#### Исходный отрывок:
────────────────────

Отношение Сюсина к животным — не что иное, как отражение его отношения к самому себе. Он говорит о себе как о человеке, который где только ни работал, а очутился в зверинце. ««Чай, и не снилось, что сюда попадешь! — кричит он льву. — Меня тоже, братец ты мой, ух как черти носили! Был я и в гимназии, и в канцелярии, и в землемерах, и на телеграфе, и на военной и на макаронной фабрике... и черт меня знает, где я только не был! В конце концов в зверинец попал... в вонь... Хо-хо-хо!
И публика, зараженная искренним смехом пьяного Сюсина, сама гогочет» [С VI, 167—168].
И вдруг, не без причины, в «объяснениях» героя появляются дьявольские нотки. Его цинизм и победный смех звучат демонически. Публику, конечно же, начинает раздражать так называемая откровенность Сюсина. Но никто не уходит, почувствовав отвращение к такому циничному кривлянию.
«— Чай, хочется на свободу! — мигает глазом на льва малый, пахнущий краской и покрытый разноцветными жирными пятнами.
— Куда ему! Выпусти его, так он опять в клетку придет. Примирился. Хо-хо-хо... Помирать, лев, пора, вот что!» [С VI, 168].

────────────────────

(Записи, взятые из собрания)

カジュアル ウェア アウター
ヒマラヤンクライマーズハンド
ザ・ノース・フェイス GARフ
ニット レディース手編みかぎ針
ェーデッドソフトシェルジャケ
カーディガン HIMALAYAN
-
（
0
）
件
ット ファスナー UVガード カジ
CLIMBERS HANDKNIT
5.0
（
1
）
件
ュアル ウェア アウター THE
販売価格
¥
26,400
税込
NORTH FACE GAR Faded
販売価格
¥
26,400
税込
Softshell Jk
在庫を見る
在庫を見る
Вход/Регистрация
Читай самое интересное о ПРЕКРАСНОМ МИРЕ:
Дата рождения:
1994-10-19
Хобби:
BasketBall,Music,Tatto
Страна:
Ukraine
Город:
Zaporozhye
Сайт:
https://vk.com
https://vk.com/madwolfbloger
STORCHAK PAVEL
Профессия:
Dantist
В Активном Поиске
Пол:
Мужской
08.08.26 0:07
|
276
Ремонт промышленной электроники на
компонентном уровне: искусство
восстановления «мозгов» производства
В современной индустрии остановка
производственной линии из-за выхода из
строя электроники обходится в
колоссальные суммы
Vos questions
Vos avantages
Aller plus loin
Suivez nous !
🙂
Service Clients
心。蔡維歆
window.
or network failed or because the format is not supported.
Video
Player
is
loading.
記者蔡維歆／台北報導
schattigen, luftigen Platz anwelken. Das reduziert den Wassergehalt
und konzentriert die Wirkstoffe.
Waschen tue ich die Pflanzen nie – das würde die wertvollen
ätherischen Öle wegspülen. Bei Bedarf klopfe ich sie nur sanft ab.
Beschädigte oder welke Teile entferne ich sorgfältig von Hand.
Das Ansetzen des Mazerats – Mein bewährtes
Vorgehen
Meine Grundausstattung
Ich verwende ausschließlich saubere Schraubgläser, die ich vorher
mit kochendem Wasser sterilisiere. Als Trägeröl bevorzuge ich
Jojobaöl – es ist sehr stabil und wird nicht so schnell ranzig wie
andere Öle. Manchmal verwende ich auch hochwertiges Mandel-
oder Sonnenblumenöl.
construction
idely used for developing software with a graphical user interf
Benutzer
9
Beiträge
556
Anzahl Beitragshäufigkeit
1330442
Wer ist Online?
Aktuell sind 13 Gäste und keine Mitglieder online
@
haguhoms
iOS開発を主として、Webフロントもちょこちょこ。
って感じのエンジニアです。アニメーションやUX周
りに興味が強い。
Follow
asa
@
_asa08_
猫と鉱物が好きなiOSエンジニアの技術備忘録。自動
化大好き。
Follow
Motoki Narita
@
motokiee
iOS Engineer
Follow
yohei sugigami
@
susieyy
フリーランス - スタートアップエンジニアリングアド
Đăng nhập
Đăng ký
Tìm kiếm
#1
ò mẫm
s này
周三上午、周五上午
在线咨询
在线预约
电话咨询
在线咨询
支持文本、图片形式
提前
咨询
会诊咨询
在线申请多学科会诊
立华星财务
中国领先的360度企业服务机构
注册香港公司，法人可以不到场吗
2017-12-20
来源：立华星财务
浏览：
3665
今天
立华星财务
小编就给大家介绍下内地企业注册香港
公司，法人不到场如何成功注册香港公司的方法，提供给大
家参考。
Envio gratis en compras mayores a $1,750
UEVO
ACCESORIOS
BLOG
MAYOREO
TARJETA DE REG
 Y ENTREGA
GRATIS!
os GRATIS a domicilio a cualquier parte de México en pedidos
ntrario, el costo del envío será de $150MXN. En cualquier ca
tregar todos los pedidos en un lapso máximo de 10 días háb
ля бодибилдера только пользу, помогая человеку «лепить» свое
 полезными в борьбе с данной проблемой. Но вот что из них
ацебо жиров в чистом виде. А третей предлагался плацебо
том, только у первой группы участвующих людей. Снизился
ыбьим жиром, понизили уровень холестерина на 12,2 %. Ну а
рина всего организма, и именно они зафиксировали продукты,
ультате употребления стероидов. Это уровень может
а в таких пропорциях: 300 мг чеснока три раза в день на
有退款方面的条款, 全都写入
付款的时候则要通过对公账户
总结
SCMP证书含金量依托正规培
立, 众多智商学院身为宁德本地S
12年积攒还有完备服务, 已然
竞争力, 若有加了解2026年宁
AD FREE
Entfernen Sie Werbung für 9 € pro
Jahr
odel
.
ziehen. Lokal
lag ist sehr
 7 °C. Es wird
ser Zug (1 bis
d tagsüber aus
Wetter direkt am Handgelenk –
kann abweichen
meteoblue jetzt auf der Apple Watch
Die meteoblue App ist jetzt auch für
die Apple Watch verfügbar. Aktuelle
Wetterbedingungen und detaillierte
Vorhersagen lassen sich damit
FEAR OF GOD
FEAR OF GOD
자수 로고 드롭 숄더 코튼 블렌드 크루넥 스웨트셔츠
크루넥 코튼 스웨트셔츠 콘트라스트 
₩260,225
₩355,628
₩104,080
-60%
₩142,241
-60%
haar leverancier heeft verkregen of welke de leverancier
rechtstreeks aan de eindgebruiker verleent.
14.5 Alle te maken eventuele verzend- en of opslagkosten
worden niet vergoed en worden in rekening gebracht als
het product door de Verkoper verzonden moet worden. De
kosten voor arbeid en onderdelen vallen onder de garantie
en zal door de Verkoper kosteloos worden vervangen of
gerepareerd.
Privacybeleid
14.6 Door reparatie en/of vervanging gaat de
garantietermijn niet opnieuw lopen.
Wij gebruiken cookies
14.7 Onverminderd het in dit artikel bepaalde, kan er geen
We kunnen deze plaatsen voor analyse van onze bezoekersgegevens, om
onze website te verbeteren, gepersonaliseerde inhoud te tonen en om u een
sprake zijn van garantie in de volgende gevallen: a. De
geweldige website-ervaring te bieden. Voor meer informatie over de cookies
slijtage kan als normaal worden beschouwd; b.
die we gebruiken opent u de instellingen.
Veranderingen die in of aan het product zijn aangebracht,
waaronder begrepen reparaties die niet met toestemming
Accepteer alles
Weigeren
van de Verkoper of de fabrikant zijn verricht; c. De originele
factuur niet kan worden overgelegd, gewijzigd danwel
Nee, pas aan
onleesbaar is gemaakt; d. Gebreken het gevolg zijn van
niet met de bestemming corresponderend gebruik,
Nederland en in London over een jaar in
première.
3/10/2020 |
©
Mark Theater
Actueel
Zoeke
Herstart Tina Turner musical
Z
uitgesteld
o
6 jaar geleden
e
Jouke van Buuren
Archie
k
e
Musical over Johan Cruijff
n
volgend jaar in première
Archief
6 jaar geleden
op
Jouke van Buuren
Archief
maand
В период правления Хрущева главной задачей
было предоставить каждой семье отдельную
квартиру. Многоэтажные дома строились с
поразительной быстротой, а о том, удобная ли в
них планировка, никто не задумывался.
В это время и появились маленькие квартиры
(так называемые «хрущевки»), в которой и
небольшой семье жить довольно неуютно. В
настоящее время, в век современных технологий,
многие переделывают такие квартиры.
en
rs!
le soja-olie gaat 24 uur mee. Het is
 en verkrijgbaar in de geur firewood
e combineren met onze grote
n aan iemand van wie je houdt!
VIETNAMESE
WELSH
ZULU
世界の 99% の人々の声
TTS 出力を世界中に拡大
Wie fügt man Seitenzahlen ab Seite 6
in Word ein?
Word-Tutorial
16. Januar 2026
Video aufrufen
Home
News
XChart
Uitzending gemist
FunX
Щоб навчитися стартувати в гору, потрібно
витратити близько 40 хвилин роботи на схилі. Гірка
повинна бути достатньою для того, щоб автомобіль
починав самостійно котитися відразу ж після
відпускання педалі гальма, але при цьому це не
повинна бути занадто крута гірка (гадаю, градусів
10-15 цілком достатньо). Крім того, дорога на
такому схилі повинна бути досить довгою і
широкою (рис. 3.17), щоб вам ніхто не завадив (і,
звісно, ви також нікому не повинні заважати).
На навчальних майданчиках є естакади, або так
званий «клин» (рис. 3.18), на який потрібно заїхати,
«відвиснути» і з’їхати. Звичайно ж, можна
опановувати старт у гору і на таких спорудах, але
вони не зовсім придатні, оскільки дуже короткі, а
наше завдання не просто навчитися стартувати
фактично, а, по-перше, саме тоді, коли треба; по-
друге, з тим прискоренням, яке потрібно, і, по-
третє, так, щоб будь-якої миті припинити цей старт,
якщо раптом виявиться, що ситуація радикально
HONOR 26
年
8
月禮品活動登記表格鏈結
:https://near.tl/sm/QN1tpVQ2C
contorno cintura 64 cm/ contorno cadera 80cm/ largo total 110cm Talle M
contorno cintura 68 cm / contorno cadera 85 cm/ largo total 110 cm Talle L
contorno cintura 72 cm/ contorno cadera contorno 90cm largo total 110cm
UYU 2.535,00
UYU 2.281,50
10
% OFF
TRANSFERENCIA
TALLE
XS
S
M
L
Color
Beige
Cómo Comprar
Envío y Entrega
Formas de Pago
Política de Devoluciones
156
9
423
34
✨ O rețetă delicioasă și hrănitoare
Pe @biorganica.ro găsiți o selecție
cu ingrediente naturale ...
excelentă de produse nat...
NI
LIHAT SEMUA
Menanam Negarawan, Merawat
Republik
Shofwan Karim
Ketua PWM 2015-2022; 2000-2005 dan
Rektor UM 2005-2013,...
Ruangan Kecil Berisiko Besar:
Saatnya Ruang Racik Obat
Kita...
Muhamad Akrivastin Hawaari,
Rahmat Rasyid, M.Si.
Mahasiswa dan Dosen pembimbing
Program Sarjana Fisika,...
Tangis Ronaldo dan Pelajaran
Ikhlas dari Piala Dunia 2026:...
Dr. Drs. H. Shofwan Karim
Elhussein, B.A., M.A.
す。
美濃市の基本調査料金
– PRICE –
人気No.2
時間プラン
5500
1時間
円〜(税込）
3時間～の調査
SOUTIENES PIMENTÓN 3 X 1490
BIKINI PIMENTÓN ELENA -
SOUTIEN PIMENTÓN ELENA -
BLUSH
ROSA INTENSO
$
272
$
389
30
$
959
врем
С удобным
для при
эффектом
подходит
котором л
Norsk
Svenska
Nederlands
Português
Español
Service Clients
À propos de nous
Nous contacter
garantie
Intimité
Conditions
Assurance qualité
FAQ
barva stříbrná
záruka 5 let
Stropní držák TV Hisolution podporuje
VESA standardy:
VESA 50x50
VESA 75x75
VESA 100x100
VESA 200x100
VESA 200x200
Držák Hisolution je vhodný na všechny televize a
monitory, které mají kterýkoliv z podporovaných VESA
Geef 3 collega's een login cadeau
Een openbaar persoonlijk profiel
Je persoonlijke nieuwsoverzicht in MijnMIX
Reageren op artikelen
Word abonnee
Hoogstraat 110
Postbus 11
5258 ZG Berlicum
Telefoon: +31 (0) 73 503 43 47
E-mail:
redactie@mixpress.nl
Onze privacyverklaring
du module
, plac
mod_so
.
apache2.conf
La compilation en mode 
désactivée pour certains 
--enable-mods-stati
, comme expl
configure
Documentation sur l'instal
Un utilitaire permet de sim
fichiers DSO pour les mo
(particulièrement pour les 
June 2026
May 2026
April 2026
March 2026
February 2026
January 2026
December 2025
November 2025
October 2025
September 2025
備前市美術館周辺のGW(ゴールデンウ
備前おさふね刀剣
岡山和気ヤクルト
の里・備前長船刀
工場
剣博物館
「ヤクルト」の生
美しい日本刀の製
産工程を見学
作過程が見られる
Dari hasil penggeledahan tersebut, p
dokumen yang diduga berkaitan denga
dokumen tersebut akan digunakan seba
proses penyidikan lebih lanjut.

────────────────────

#### Задание 1:
Чем, согласно отрывку о Сюсине, пахнет малый, который мигает льву?
#### Задание 2:
Перепишите дословно строки записей от самого начала до строки с «Читай самое интересное», включая её.
Отрывок и записи между собой никак не связаны.

#### Поле ответа 1:
Краской.

#### Поле ответа 2:
カジュアル ウェア アウター
ヒマラヤンクライマーズハンド
ザ・ノース・フェイス GARフ
ニット レディース手編みかぎ針
ェーデッドソフトシェルジャケ
カーディガン HIMALAYAN
-
（
0
）
件
ット ファスナー UVガード カジ
CLIMBERS HANDKNIT
5.0
（
1
）
件
ュアル ウェア アウター THE
販売価格
¥
26,400
税込
NORTH FACE GAR Faded
販売価格
¥
26,400
税込
Softshell Jk
在庫を見る
在庫を見る
Вход/Регистрация
Читай самое интересное о ПРЕКРАСНОМ МИРЕ:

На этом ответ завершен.